■ Objective
Turn the records below into a Markdown table with a Row column numbering each line and a Line column holding the line itself. Skip any blank lines.

* begin Exercise material *

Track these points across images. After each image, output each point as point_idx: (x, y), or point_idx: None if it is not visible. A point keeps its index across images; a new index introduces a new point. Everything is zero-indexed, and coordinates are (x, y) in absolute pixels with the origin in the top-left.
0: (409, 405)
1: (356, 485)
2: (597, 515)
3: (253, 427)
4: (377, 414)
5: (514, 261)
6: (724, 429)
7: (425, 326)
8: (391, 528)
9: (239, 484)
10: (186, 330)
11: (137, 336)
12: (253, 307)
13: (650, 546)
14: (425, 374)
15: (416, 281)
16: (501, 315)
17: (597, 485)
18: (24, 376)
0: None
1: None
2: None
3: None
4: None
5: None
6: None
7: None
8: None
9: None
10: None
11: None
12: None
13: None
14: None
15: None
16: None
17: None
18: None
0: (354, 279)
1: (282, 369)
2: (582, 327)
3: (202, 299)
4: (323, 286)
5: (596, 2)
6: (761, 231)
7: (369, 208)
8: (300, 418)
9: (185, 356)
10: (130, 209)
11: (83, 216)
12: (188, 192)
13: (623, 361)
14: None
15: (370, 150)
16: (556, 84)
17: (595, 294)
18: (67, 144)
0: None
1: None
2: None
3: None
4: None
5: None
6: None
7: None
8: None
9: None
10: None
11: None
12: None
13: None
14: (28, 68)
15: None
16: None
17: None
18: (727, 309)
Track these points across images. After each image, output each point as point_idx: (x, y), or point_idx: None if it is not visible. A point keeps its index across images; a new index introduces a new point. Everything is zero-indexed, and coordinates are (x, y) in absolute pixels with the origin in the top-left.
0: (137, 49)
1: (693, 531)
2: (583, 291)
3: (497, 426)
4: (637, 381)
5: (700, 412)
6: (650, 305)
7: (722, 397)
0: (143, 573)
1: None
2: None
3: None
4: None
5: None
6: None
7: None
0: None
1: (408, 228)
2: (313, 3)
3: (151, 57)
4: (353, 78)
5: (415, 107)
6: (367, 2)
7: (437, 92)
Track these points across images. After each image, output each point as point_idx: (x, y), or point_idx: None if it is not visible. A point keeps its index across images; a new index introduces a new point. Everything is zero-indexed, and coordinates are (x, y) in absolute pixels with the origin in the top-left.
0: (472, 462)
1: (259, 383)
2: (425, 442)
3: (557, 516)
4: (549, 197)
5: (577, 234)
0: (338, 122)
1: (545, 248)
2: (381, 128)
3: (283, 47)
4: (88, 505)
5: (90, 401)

* end Exercise material *

■ Written reply
| Row | Line |
|---|---|
| 1 | Track these points across images. After each image, output each point as point_idx: (x, y), or point_idx: None if it is not visible. A point keeps its index across images; a new index introduces a new point. Everything is zero-indexed, and coordinates are (x, y) in absolute pixels with the origin in the top-left. |
| 2 | 0: (409, 405) |
| 3 | 1: (356, 485) |
| 4 | 2: (597, 515) |
| 5 | 3: (253, 427) |
| 6 | 4: (377, 414) |
| 7 | 5: (514, 261) |
| 8 | 6: (724, 429) |
| 9 | 7: (425, 326) |
| 10 | 8: (391, 528) |
| 11 | 9: (239, 484) |
| 12 | 10: (186, 330) |
| 13 | 11: (137, 336) |
| 14 | 12: (253, 307) |
| 15 | 13: (650, 546) |
| 16 | 14: (425, 374) |
| 17 | 15: (416, 281) |
| 18 | 16: (501, 315) |
| 19 | 17: (597, 485) |
| 20 | 18: (24, 376) |
| 21 | 0: None |
| 22 | 1: None |
| 23 | 2: None |
| 24 | 3: None |
| 25 | 4: None |
| 26 | 5: None |
| 27 | 6: None |
| 28 | 7: None |
| 29 | 8: None |
| 30 | 9: None |
| 31 | 10: None |
| 32 | 11: None |
| 33 | 12: None |
| 34 | 13: None |
| 35 | 14: None |
| 36 | 15: None |
| 37 | 16: None |
| 38 | 17: None |
| 39 | 18: None |
| 40 | 0: (354, 279) |
| 41 | 1: (282, 369) |
| 42 | 2: (582, 327) |
| 43 | 3: (202, 299) |
| 44 | 4: (323, 286) |
| 45 | 5: (596, 2) |
| 46 | 6: (761, 231) |
| 47 | 7: (369, 208) |
| 48 | 8: (300, 418) |
| 49 | 9: (185, 356) |
| 50 | 10: (130, 209) |
| 51 | 11: (83, 216) |
| 52 | 12: (188, 192) |
| 53 | 13: (623, 361) |
| 54 | 14: None |
| 55 | 15: (370, 150) |
| 56 | 16: (556, 84) |
| 57 | 17: (595, 294) |
| 58 | 18: (67, 144) |
| 59 | 0: None |
| 60 | 1: None |
| 61 | 2: None |
| 62 | 3: None |
| 63 | 4: None |
| 64 | 5: None |
| 65 | 6: None |
| 66 | 7: None |
| 67 | 8: None |
| 68 | 9: None |
| 69 | 10: None |
| 70 | 11: None |
| 71 | 12: None |
| 72 | 13: None |
| 73 | 14: (28, 68) |
| 74 | 15: None |
| 75 | 16: None |
| 76 | 17: None |
| 77 | 18: (727, 309) |
| 78 | Track these points across images. After each image, output each point as point_idx: (x, y), or point_idx: None if it is not visible. A point keeps its index across images; a new index introduces a new point. Everything is zero-indexed, and coordinates are (x, y) in absolute pixels with the origin in the top-left. |
| 79 | 0: (137, 49) |
| 80 | 1: (693, 531) |
| 81 | 2: (583, 291) |
| 82 | 3: (497, 426) |
| 83 | 4: (637, 381) |
| 84 | 5: (700, 412) |
| 85 | 6: (650, 305) |
| 86 | 7: (722, 397) |
| 87 | 0: (143, 573) |
| 88 | 1: None |
| 89 | 2: None |
| 90 | 3: None |
| 91 | 4: None |
| 92 | 5: None |
| 93 | 6: None |
| 94 | 7: None |
| 95 | 0: None |
| 96 | 1: (408, 228) |
| 97 | 2: (313, 3) |
| 98 | 3: (151, 57) |
| 99 | 4: (353, 78) |
| 100 | 5: (415, 107) |
| 101 | 6: (367, 2) |
| 102 | 7: (437, 92) |
| 103 | Track these points across images. After each image, output each point as point_idx: (x, y), or point_idx: None if it is not visible. A point keeps its index across images; a new index introduces a new point. Everything is zero-indexed, and coordinates are (x, y) in absolute pixels with the origin in the top-left. |
| 104 | 0: (472, 462) |
| 105 | 1: (259, 383) |
| 106 | 2: (425, 442) |
| 107 | 3: (557, 516) |
| 108 | 4: (549, 197) |
| 109 | 5: (577, 234) |
| 110 | 0: (338, 122) |
| 111 | 1: (545, 248) |
| 112 | 2: (381, 128) |
| 113 | 3: (283, 47) |
| 114 | 4: (88, 505) |
| 115 | 5: (90, 401) |